DATASET RECORDS:
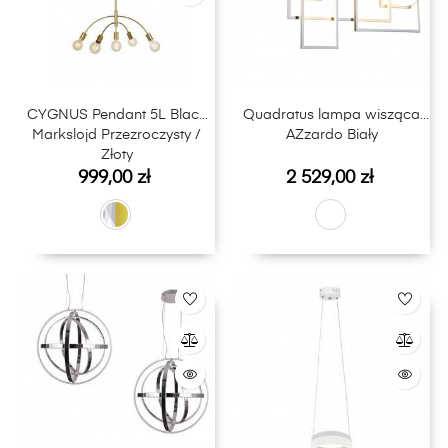
CYGNUS Pendant 5L Black
Quadratus lampa wisząca
Markslojd Przezroczysty /
AZzardo Biały
Złoty
Cena
Cena
999,00 zł
2 529,00 zł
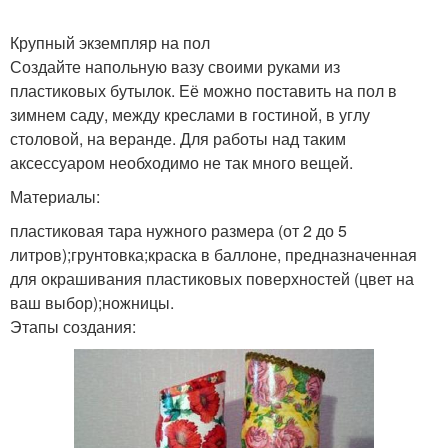
Крупный экземпляр на пол
Создайте напольную вазу своими руками из
пластиковых бутылок. Её можно поставить на пол в
зимнем саду, между креслами в гостиной, в углу
столовой, на веранде. Для работы над таким
аксессуаром необходимо не так много вещей.
Материалы:
пластиковая тара нужного размера (от 2 до 5
литров);грунтовка;краска в баллоне, предназначенная
для окрашивания пластиковых поверхностей (цвет на
ваш выбор);ножницы.
Этапы создания:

TRY IT: Everything from the line containing "аксессуаром необходимо не так много вещей." to the last line of the material above should be printed exactly, both ends included.

RESPONSE TO THIS TASK:
аксессуаром необходимо не так много вещей.
Материалы:
пластиковая тара нужного размера (от 2 до 5
литров);грунтовка;краска в баллоне, предназначенная
для окрашивания пластиковых поверхностей (цвет на
ваш выбор);ножницы.
Этапы создания:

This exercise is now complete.